- _Excerpted text_:
----------

Up to this point, the arrangements had oscillated between traditional country, Van Morrison’s conceptual soul, cocktail-lounge ballads, and chamber-style lieder. Rock decidedly takes over as the catalyst for all these elements starting with Pretender (Nov 1976). The album is shrouded in grief over the suicide of his wife. The Fuse and Here Come Those Tears Again are moving serenades that glide over a rich instrumental fabric, a noble version of Tin Pan Alley’s languid, sentimental kitsch fully expressed in the cadence, melody, and orchestral counterpoints of the syncopated spiritual Pretender. Browne is in outstanding form, though the arrangements do not always serve the songs well.
The live album Running On Empty (1978), which contains the lively and catchy Running On Empty (Springsteen-style) and Load Out (as well as several covers), marks a turn toward even more spectacular forms (frantic rhythms, thunderous instrumentation, visceral vocals), but also the beginning of an inexorable artistic decline. Hold Out (Jun 1980) seems to definitively consign philosophical meditations to the past, retreating behind intimate/populist songs with ever-stronger echoes of Springsteen. The epic Hold On Hold Out connects to his classics, but Of Missing Persons and Call It A Loan are more conventional songs (though well crafted). The documentary style of Disco Apocalypse and Boulevard is intriguing, albeit tentative, and the aggressive That Girl Could Sing continues the assimilation of brighter styles. Although he continues to make intelligent music, Browne has abandoned making deeply profound music. This is also confirmed by Somebody's Baby (from a 1982 soundtrack), a no-frills disco-pop song (worthy of Donna Summer), and by the catchy Lawyers In Love, the pensive and martial Tender Is The Night, and For A Rocker from Lawyers In Love (1983), the album where Browne also takes up social commentary (Say It Isn't True). That becomes the central theme of Lives in the Balance (1986), strengthened by the socio-political oratory of For America and the anthemic Lawless Avenues. The reggae Till I Go Down and the romantic In The Shape Of A Heart continue to offer easily digestible music, though certainly not on par with the austere meditations of earlier times. Less poetic and more political, Browne released World In Motion (1989), injecting doses of boogie (World In Motion) and reggae (When The Stone Begins To Turn) into his speeches, while only Enough Of The Night retains pop appeal. After this “political” trilogy, Browne finally returned to themes of love and conflict on I'm Alive (1993). However, the songs were the weakest of his career—a far less forgivable flaw given that the album came after four years of silence. Sky Blue And Black is neither fish nor fowl: neither worthy of the philosophical ballads of old nor catchy/danceable like his more recent songs.

----------

- _Given data_:
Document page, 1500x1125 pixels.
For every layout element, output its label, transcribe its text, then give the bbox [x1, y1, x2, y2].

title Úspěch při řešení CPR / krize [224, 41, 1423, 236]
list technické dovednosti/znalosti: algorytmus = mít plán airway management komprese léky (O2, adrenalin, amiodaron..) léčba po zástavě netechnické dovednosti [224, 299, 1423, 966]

----------

Write the next part of the review of Browne's albums, picking up after its final sentence. The listing was taken from a different source than the review.

- _Right answer_:
(Original English text by Piero Scaruffi)
Looking East (Elektra, 1996) opens with an unusually loud and gritty
piece, Looking East, that sounds like a Tom Petty power-pop ballad
covered by a hard-rock band.
The style keeps changing from song to song, zigzagging (rather awkwardly)
between
country (I'm The Cat),
funk-boogie (Culver Moon),
reggae (It Is One)
and samba (Nino),
but, in keeping with his recent career, the concept remains the same:
a slicker, fuller sound, a group sound, not a songwriter sound.
When the music languishes, the lyrics redeem the music, as in the old-fashioned
atmospheric meditations of The Barricades Of Heaven and Alive In The World.
The Next Voice You Hear (1997) is a terrible anthology.
The Naked Ride Home (Elektra, 2002), coming after a six-year hiatus,
is a heavily-arranged collection that boasts a political rant
(Casino Nation) and three lengthy ruminations
(About My Imagination, Sergio Leone,
Don't You Want To Be There).
Browne embarrassed himself with the political rants of
Time The Conqueror (2008).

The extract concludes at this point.